- [INSTRUCTIONS TO FOLLOW]: List every line below that contains the string "Konto", treating uppercase and lowercase letters as different.

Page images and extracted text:
--- START ---

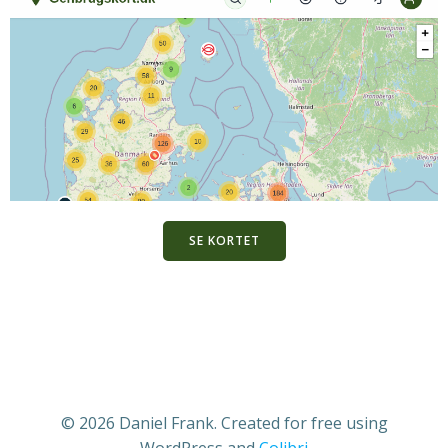
SE KORTET
© 2026 Daniel Frank. Created for free using
WordPress and
Colibri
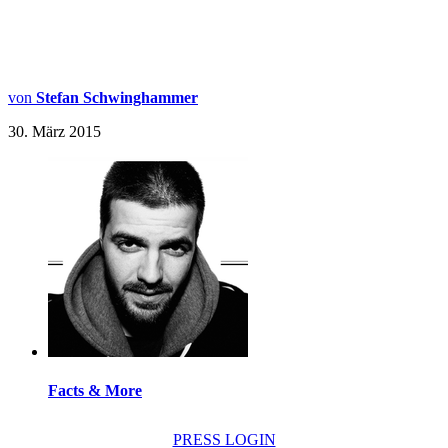
von
Stefan Schwinghammer
30. März 2015
Facts & More
PRESS LOGIN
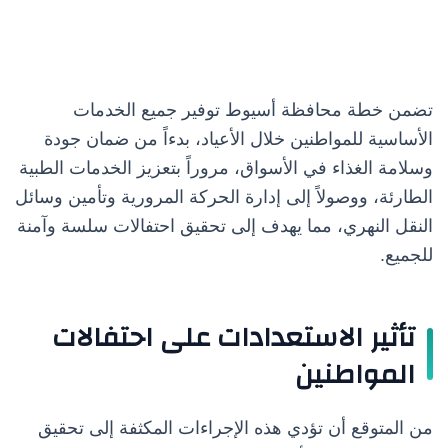
تضمن خطة محافظة أسيوط توفير جميع الخدمات
الأساسية للمواطنين خلال الأعياد، بدءاً من ضمان جودة
وسلامة الغذاء في الأسواق، مروراً بتعزيز الخدمات الطبية
الطارئة، ووصولاً إلى إدارة الحركة المرورية وتأمين وسائل
النقل النهري، مما يهدف إلى تحقيق احتفالات سلسة وآمنة
للجميع.
تأثير الاستعدادات على احتفالات
المواطنين
من المتوقع أن تؤدي هذه الإجراءات المكثفة إلى تحقيق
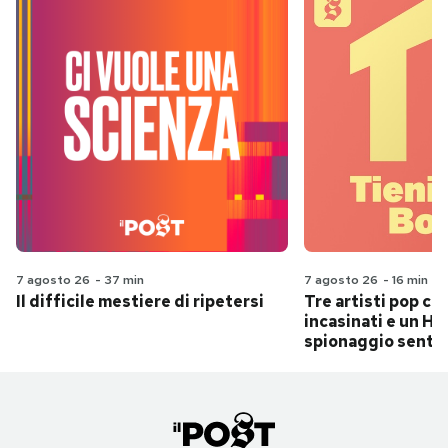
7 agosto 26
-
37 min
7 agosto 26
-
16 min
Il difficile mestiere di ripetersi
Tre artisti pop ch
incasinati e un Hit
spionaggio senti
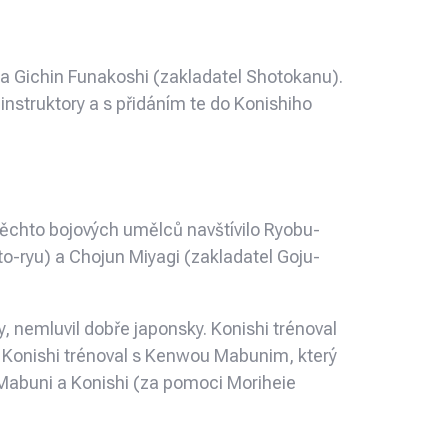
) a Gichin Funakoshi (zakladatel Shotokanu).
 instruktory a s přidáním te do Konishiho
těchto bojových umělců navštívilo Ryobu-
o-ryu) a Chojun Miyagi (zakladatel Goju-
 nemluvil dobře japonsky. Konishi trénoval
. Konishi trénoval s Kenwou Mabunim, který
 Mabuni a Konishi (za pomoci Moriheie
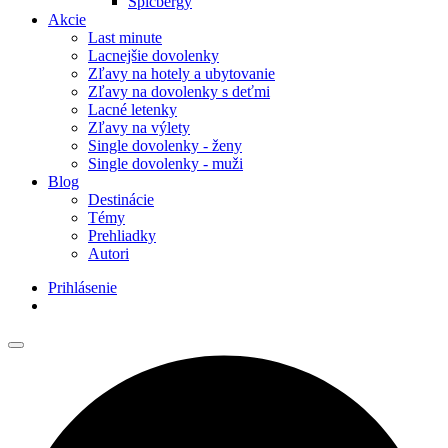
Špicbergy
Akcie
Last minute
Lacnejšie dovolenky
Zľavy na hotely a ubytovanie
Zľavy na dovolenky s deťmi
Lacné letenky
Zľavy na výlety
Single dovolenky - ženy
Single dovolenky - muži
Blog
Destinácie
Témy
Prehliadky
Autori
Prihlásenie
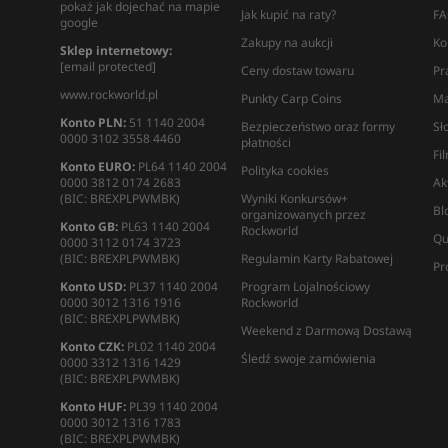
pokaż jak dojechać na mapie
Jak kupić na raty?
FA
google
Zakupy na aukcji
Ko
Sklep internetowy:
[email protected]
Ceny dostaw towaru
Pr
www.rockworld.pl
Punkty Carp Coins
Ma
Konto PLN:
51 1140 2004
Bezpieczeństwo oraz formy
Sł
0000 3102 3558 4460
płatności
Fi
Konto EURO:
PL64 1140 2004
Polityka cookies
0000 3812 0174 2683
Ak
(BIC: BREXPLPWMBK)
Wyniki Konkursów+
Bl
organizowanych przez
Konto GB:
PL63 1140 2004
Rockworld
Qu
0000 3112 0174 3723
(BIC: BREXPLPWMBK)
Regulamin Karty Rabatowej
Pr
Konto USD:
PL37 1140 2004
Program Lojalnościowy
0000 3012 1316 1916
Rockworld
(BIC: BREXPLPWMBK)
Weekend z Darmową Dostawą
Konto CZK:
PL02 1140 2004
Śledź swoje zamówienia
0000 3312 1316 1429
(BIC: BREXPLPWMBK)
Konto HUF:
PL39 1140 2004
0000 3012 1316 1783
(BIC: BREXPLPWMBK)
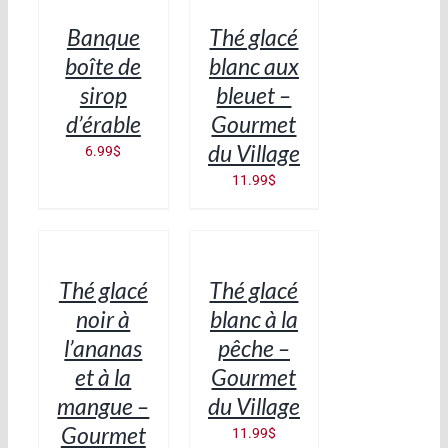
/
/
Banque
Thé glacé
DÉTAILS
DÉTAILS
boîte de
blanc aux
sirop
bleuet –
d’érable
Gourmet
du Village
6.99
$
11.99
$
AJOUTER
AJOUTER
AU
AU
PANIER
PANIER
/
/
Thé glacé
Thé glacé
DÉTAILS
DÉTAILS
noir à
blanc à la
l’ananas
pêche –
et à la
Gourmet
mangue –
du Village
Gourmet
11.99
$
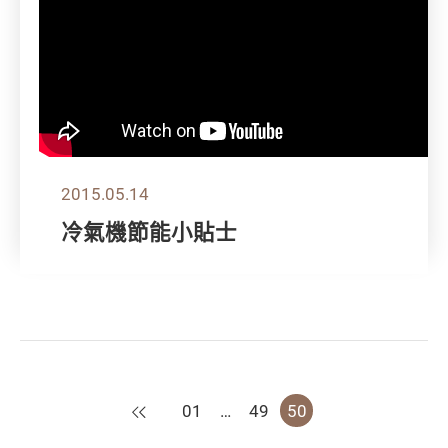
2015.05.14
冷氣機節能小貼士
上一頁
01
…
49
50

--- END ---

- [EXPECTED ANSWER]:
Konto PLN:
Konto EURO:
Konto GB:
Konto USD:
Konto CZK:
Konto HUF:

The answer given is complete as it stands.